Rulemaking, the promulgation of regulations by federal agencies under congressional authorization, has the binding effect of law. Despite its fundamental legal role, agencies’ handling of the public comments on federal regulations are non-standard to a fault, with some agencies counting handwritten comments as two comments when tallying interest. This non-standardized handling of public comments leads to mistrust of administrators regulatory abilities, which hampers implementing regulations, compliance, and overall public trust.

Most rules have something like ten to fifty comments, some get up to 700,000 comments. There is a very strong parallel between public commentary and interest in rulewriting and congressional advocacy email campaigns. Just as very few rules get the majority of public comments submitted, very few people write more than one comment, and very few congressional bills get the majority of calls and emails.

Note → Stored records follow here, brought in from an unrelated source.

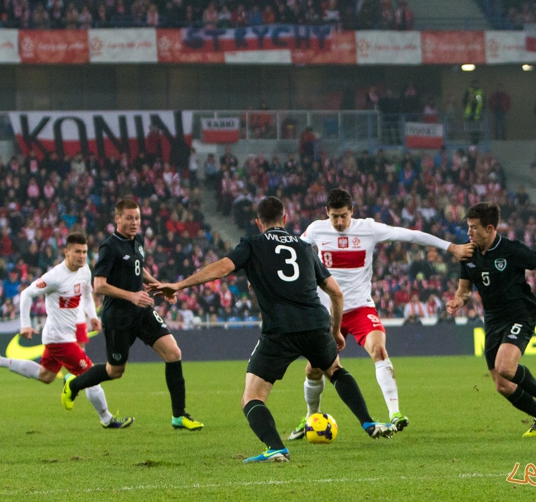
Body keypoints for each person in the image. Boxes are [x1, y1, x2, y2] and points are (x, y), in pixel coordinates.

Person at [147, 196, 397, 463]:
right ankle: (368, 422)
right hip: (316, 324)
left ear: (258, 222)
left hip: (280, 330)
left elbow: (221, 269)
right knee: (335, 370)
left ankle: (276, 447)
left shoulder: (252, 244)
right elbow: (336, 293)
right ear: (285, 219)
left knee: (251, 397)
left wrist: (179, 285)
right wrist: (335, 331)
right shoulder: (304, 246)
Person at [288, 188, 473, 440]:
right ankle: (311, 416)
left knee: (379, 350)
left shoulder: (369, 229)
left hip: (361, 308)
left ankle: (395, 414)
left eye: (343, 215)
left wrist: (450, 247)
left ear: (352, 211)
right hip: (327, 313)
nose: (340, 222)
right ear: (326, 214)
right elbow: (292, 253)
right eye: (334, 217)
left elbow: (411, 235)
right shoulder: (316, 230)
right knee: (313, 369)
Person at [59, 199, 203, 431]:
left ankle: (179, 415)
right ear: (117, 219)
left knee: (174, 352)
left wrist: (161, 286)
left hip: (142, 311)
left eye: (137, 217)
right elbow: (99, 285)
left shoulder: (138, 241)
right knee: (115, 371)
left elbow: (138, 268)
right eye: (129, 218)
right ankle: (73, 384)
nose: (134, 222)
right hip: (118, 317)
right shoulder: (109, 247)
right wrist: (132, 296)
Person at [0, 233, 132, 429]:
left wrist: (92, 316)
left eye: (84, 252)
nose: (82, 256)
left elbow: (87, 294)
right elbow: (26, 294)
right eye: (77, 252)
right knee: (91, 375)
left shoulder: (85, 270)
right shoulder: (55, 276)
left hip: (64, 336)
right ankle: (106, 418)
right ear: (66, 252)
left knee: (45, 376)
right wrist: (25, 324)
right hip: (59, 339)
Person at [446, 202, 536, 437]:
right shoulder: (468, 254)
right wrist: (458, 301)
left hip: (520, 313)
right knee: (501, 384)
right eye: (468, 227)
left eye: (473, 228)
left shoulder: (512, 250)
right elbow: (464, 290)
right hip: (493, 319)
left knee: (505, 367)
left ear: (490, 228)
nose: (469, 233)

It seems that federal agencies should have greater abillity to take advantage of outside email and text processing systems, as the attendees of this workshop are designing. See here for an example.

Many arguments for rulemaking’s public role are going unmade: public commentary often leads to changed approved rules, has an effect on congressional oversight staff, and affects what sort of challenges are even admissible in court later. Without critical public comment on pending rules, some legal challenges are less likely to be admissible.

Like congressional staff, agency employees “drink from a firehose” of public input on some regulations, and duplication detection enhanced with advanced natural language processing and structured data tools can save significant time in processing public input.

Comments significantly increased under the Bush administration, although the pattern of most comments coming on a few contentious rules still holds.

OSHA once told national parks rangers to stand inside kiosks to avoid snowmobile pollutants (if true, wow.)

Rubrics for what count as a comment differ from agency to agency.

“Spiral of Silence” = tendency of underrepresented groups to abstain from vocalizing concerns, especially online. Arrow’s impossibility theorem: inherent difficulty in consensus forming through representative voting.